Although I liked school (aside from math and the one science course I took), I did all my best learning outside the classroom, where I wasn't straight-jacketed into "read this, then read that, then answer these questions". I was willing to be, in Catelli's terms, a storage tank--for a while, at least; it got more than a little tedious in university, when I realized professors were filling me up with their opinions and expecting me to digest them and excrete them as facts later. But I refused to be just a tank. I was forever searching for connections, looking at the hows and whys of things. Maybe that's why I did so well in my OAC year, when my classes all seemed to feed into each other: the stuff I'd take in history would pop up again in world issues and again in music class of all places. Even then, though, it only inspired me to spread my mind-net further afield.
If the academics in school aren't valuable to me now, what was and is?
The first thing that comes to mind when I ask myself this question is a project in grade ten geography. We split up into "firms" of four or five students and were tasked with laying down a power line from point A to point C on a very large and detailed map. As I recall it, the power line had to go through B, but beyond that we were free to plot any course we could justify. Of course, there were issues: many of them. Costs varied...it would be $x across a flat field, $2x over a ridge, $4x over a river, $8x underground, and so on. There were environmentally sensitive areas: we could go through them, but doing so meant extra costs and an extra "impact assessment" step I don't remember any of us taking. B was a city, and we had to plot the line through it in such as way as to minimize disruption. In the end, we had to draw up and present our proposals to the teacher, who judged them on various criteria. It took up five full periods, and it was the most fun I've ever had in a classroom. That project was my first real exposure to different ways of thinking and the idea that there could be more than one solution to an actual, real-world problem. I flash back on that project quite often.

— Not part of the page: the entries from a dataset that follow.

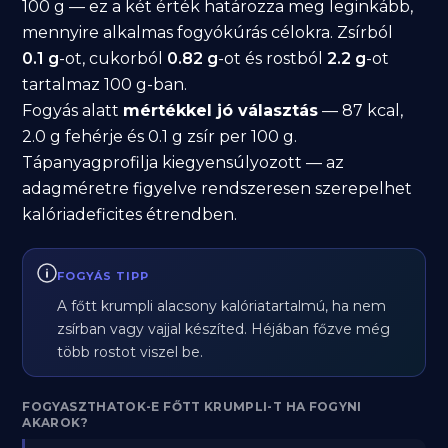
100 g — ez a két érték határozza meg leginkább,
mennyire alkalmas fogyókúrás célokra. Zsírból
0.1 g
-ot, cukorból
0.82 g
-ot és rostból
2.2 g
-ot
tartalmaz 100 g-ban.
Fogyás alatt
mértékkel jó választás
— 87 kcal,
2.0 g fehérje és 0.1 g zsír per 100 g.
Tápanyagprofilja kiegyensúlyozott — az
adagméretre figyelve rendszeresen szerepelhet
kalóriadeficites étrendben.
FOGYÁS TIPP
A főtt krumpli alacsony kalóriatartalmú, ha nem
zsírban vagy vajjal készíted. Héjában főzve még
több rostot viszel be.
FOGYASZTHATOK-E FŐTT KRUMPLI-T HA FOGYNI
AKAROK?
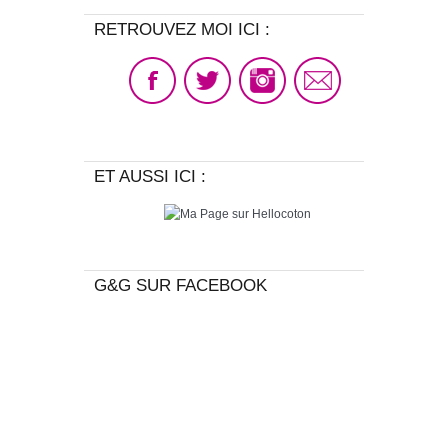
RETROUVEZ MOI ICI :
ET AUSSI ICI :
G&G SUR FACEBOOK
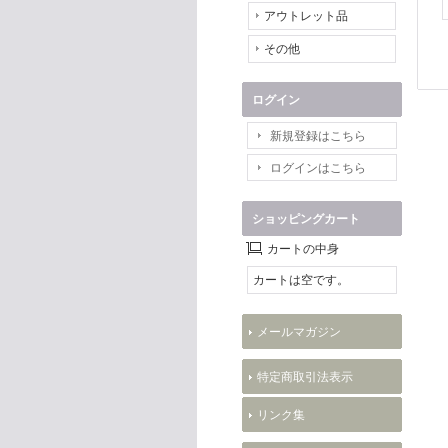
アウトレット品
その他
ログイン
新規登録はこちら
ログインはこちら
ショッピングカート
カートの中身
カートは空です。
メールマガジン
特定商取引法表示
リンク集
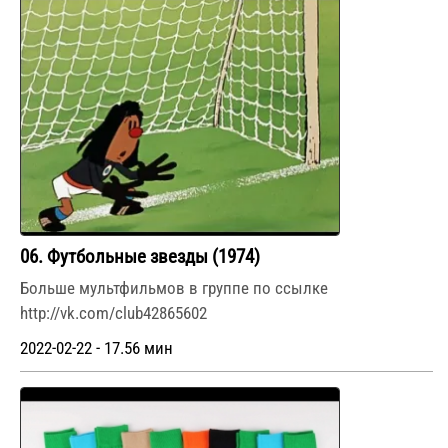
06. Футбольные звезды (1974)
Больше мультфильмов в группе по ссылке
http://vk.com/club42865602
2022-02-22 - 17.56 мин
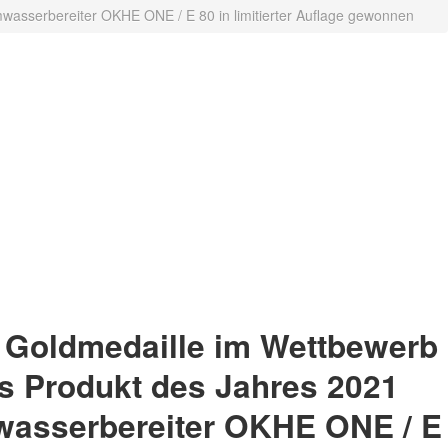
wasserbereiter OKHE ONE / E 80 in limitierter Auflage gewonnen
 Goldmedaille im Wettbewerb
s Produkt des Jahres 2021
wasserbereiter OKHE ONE / E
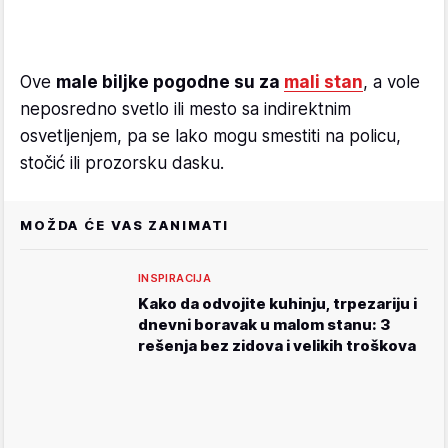
Ove
male biljke pogodne su za
mali stan
, a vole
neposredno svetlo ili mesto sa indirektnim
osvetljenjem, pa se lako mogu smestiti na policu,
stočić ili prozorsku dasku.
MOŽDA ĆE VAS ZANIMATI
INSPIRACIJA
Kako da odvojite kuhinju, trpezariju i
dnevni boravak u malom stanu: 3
rešenja bez zidova i velikih troškova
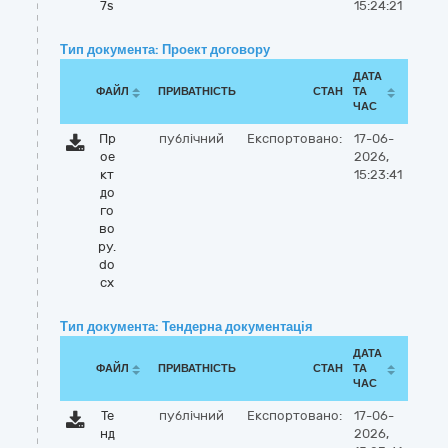
7s
15:24:21
Тип документа: Проект договору
ДАТА
ФАЙЛ
ПРИВАТНІСТЬ
СТАН
ТА
ЧАС
Пр
публічний
Експортовано:
17-06-
ое
2026,
кт
15:23:41
до
го
во
ру.
do
cx
Тип документа: Тендерна документація
ДАТА
ФАЙЛ
ПРИВАТНІСТЬ
СТАН
ТА
ЧАС
Те
публічний
Експортовано:
17-06-
нд
2026,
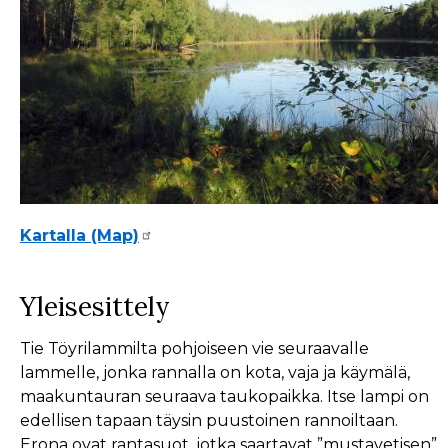
Kartalla (Map)
Yleisesittely
Tie Töyrilammilta pohjoiseen vie seuraavalle
lammelle, jonka rannalla on kota, vaja ja käymälä,
maakuntauran seuraava taukopaikka. Itse lampi on
edellisen tapaan täysin puustoinen rannoiltaan.
Erona ovat rantasuot, jotka saartavat ”mustavetisen”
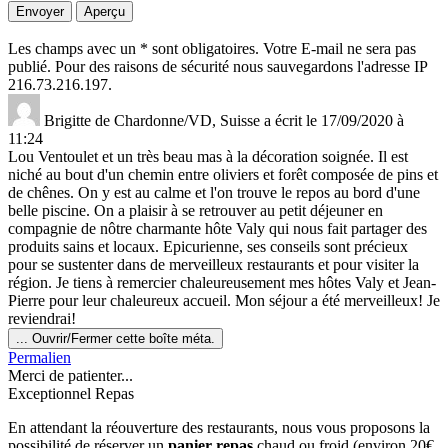
Les champs avec un * sont obligatoires. Votre E-mail ne sera pas
publié. Pour des raisons de sécurité nous sauvegardons l'adresse IP
216.73.216.197.
Brigitte
de
Chardonne/VD, Suisse
a écrit le
17/09/2020
à
11:24
Lou Ventoulet et un très beau mas à la décoration soignée. Il est
niché au bout d'un chemin entre oliviers et forêt composée de pins et
de chênes. On y est au calme et l'on trouve le repos au bord d'une
belle piscine. On a plaisir à se retrouver au petit déjeuner en
compagnie de nôtre charmante hôte Valy qui nous fait partager des
produits sains et locaux. Epicurienne, ses conseils sont précieux
pour se sustenter dans de merveilleux restaurants et pour visiter la
région. Je tiens à remercier chaleureusement mes hôtes Valy et Jean-
Pierre pour leur chaleureux accueil. Mon séjour a été merveilleux! Je
reviendrai!
...
Ouvrir/Fermer cette boîte méta.
Permalien
Merci de patienter...
Exceptionnel Repas
En attendant la réouverture des restaurants, nous vous proposons la
possibilité de réserver un
panier repas
chaud ou froid (environ 20€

School is the place for socialization, both structured--think sports, but also things like band, a class play, and the yearbook committee--and unstructured. I wasn't much at the unstructured stuff for the longest time: absent a common goal like a musical piece to be learned or an opposing soccer team to obliterate, I didn't know how to connect with people. But that's something I eventually learned, and I'm not sure I could have learned it in any other setting. It's a big thing, socialization, probably the biggest thing we social animals ever learn, and so school does have a purpose. Pity about the endless layers of crap on top, though. Double the pity since there is so much school could teach that it doesn't bother with. That's tomorrow's subject.